World Macedonian Congress
- Abbreviation: WMC
- Formation: 15 September 1990
- Type: Non-governmental
- Headquarters: Skopje, North Macedonia
- Location: Worldwide;
- Chairman: Todor Petrov
- Honourable Presidents: Gjorgjija Atanasoski Zan Mitrev
- Vice-Presidents: Ismail Bojda Borce Stefanovski Vangel Božinovski Igor R. Janev, Senator of World Macedonian Congress and its Representative in the UN
- Main organ: General Assembly
- Website: www.smk.mk

= World Macedonian Congress =

Macedonian diaspora organization

The World Macedonian Congress (shortened as WMC or SMK; Светски македонски конгрес) is a Macedonian diaspora organization based in Skopje. Its aims are to represent the rights and interests of Macedonians domestically and internationally. It is seen as a nationalist or ultranationalist organization by researchers. The organization was registered during the fall of communism, on 15 September 1990 by Todor Petrov, who is also the president of the organization.

Dataset records
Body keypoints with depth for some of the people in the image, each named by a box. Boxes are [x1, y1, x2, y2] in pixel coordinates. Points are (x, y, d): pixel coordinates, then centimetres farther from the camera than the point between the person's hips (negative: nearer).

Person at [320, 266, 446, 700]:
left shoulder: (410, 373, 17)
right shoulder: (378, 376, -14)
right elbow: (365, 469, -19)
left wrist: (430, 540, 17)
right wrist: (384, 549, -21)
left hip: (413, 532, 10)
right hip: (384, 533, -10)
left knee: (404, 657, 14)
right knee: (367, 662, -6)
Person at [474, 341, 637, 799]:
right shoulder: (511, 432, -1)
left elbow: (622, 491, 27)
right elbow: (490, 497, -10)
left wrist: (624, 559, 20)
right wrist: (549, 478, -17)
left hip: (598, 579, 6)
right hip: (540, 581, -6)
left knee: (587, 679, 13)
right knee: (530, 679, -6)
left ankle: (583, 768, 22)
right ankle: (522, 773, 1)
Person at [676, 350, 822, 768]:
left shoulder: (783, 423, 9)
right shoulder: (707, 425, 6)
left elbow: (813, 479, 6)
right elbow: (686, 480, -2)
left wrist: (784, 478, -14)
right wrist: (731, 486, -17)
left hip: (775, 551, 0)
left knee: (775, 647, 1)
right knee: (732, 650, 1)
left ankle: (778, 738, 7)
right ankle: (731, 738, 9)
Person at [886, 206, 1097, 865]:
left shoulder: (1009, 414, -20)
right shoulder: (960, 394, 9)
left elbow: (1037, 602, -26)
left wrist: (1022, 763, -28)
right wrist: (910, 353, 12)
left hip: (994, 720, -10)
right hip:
==
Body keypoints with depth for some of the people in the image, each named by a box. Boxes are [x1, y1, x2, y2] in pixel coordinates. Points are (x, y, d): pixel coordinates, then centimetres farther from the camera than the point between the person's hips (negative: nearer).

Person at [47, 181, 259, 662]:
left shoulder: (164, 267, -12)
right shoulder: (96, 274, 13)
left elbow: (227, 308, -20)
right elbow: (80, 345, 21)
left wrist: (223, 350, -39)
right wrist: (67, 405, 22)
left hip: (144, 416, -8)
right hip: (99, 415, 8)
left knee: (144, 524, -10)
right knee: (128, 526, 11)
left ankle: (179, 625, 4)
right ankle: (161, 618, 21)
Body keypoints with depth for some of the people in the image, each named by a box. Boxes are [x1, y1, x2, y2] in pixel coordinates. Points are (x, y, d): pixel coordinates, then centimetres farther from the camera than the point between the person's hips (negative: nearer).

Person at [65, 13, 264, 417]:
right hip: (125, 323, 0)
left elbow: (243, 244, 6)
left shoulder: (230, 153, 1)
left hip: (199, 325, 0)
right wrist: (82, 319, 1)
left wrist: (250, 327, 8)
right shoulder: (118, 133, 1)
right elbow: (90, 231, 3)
==
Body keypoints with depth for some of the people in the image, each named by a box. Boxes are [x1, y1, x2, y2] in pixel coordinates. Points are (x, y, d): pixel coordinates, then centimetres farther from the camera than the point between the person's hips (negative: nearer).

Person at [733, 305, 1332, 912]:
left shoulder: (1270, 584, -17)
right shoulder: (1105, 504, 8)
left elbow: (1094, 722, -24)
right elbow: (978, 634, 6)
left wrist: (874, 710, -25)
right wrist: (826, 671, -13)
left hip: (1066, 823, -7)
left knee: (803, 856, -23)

Problems to solve
1. Please update the World Macedonian Congress passage, starting at "The World Macedonian" and ending at "of the organization.", with "researchers" swapped for "scholars".
2. Decide whether each statement agrees with the World Macedonian Congress passage, answering yes or no and quoting the deciding words: (a) The organization is based in Skopje. (b) The organization was registered in 1995. (c) Todor Petrov is the president of the organization.
The records come from a separate source.

Results of the tasks
1.
The World Macedonian Congress (shortened as WMC or SMK; Светски македонски конгрес) is a Macedonian diaspora organization based in Skopje. Its aims are to represent the rights and interests of Macedonians domestically and internationally. It is seen as a nationalist or ultranationalist organization by scholars. The organization was registered during the fall of communism, on 15 September 1990 by Todor Petrov, who is also the president of the organization.

2.
(a) Yes: "is a Macedonian diaspora organization based in Skopje"
(b) No: "on 15 September 1990"
(c) Yes: "Todor Petrov, who is also the president of the organization"